▶ [WHAT IS REQUIRED]
A single number is required: the count of lines in the following entries that include the word "strong".

=-=-=-=-=

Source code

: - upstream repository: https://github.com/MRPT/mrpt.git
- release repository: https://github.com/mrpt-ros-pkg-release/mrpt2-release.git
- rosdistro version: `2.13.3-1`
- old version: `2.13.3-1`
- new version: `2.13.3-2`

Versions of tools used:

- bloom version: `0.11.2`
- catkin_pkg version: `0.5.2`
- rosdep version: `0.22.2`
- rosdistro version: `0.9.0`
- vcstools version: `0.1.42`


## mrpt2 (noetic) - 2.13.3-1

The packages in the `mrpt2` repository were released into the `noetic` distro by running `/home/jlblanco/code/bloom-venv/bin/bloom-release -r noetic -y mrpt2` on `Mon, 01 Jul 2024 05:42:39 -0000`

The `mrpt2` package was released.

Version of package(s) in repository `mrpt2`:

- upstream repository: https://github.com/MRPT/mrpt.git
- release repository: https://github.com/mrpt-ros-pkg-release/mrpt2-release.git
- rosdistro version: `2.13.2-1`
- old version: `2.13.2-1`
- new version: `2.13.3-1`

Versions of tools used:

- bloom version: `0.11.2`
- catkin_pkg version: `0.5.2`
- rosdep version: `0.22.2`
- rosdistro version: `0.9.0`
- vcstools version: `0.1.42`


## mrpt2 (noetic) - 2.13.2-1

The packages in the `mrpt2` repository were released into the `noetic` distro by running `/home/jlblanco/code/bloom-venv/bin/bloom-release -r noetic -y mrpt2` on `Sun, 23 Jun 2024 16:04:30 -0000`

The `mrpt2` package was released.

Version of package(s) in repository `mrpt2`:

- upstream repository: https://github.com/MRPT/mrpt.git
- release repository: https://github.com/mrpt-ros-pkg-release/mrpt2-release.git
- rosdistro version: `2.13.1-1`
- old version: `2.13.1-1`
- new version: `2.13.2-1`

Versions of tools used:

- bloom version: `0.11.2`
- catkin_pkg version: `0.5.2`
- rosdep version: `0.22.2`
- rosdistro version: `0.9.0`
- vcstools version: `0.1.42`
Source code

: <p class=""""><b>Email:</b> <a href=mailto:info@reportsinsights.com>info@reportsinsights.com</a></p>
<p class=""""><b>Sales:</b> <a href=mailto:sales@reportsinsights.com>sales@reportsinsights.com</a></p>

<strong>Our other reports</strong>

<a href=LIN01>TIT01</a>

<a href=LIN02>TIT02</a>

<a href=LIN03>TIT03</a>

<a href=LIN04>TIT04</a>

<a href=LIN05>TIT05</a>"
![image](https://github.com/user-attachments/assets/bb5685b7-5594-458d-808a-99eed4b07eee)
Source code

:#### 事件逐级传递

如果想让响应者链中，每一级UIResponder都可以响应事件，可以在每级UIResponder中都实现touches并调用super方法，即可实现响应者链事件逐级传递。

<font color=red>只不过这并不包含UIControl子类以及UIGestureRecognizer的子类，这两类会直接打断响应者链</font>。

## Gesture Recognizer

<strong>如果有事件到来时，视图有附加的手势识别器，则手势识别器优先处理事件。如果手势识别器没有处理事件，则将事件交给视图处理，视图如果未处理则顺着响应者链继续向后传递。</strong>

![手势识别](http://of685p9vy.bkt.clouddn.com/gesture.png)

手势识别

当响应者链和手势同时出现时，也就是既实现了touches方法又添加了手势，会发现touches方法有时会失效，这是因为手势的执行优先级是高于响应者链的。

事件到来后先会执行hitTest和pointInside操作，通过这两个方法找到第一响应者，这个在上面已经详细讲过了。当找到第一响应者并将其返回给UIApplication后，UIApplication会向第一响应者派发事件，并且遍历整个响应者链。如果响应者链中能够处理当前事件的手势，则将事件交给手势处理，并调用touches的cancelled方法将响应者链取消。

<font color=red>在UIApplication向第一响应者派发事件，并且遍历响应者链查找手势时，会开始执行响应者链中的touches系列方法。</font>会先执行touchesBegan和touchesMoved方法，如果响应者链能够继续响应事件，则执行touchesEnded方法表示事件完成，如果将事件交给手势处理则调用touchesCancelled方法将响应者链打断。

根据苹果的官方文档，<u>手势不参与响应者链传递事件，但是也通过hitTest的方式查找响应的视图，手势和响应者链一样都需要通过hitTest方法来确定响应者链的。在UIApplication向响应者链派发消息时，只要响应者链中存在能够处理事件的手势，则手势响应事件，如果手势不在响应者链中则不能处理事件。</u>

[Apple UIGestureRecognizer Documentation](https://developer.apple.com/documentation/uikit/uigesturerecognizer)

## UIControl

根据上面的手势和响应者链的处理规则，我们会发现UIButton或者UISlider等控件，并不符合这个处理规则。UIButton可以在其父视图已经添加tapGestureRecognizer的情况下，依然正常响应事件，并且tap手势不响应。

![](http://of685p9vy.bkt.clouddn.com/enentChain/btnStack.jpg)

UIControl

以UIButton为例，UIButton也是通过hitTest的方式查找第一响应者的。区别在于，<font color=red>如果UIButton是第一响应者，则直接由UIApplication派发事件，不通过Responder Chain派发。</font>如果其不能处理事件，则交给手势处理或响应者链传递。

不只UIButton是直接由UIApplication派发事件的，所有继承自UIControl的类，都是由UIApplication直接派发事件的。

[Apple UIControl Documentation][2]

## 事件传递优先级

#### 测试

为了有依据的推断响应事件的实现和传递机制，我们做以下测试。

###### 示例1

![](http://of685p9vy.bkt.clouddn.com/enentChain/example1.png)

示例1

=-=-=-=-=

▶ [TASK SOLUTION]
2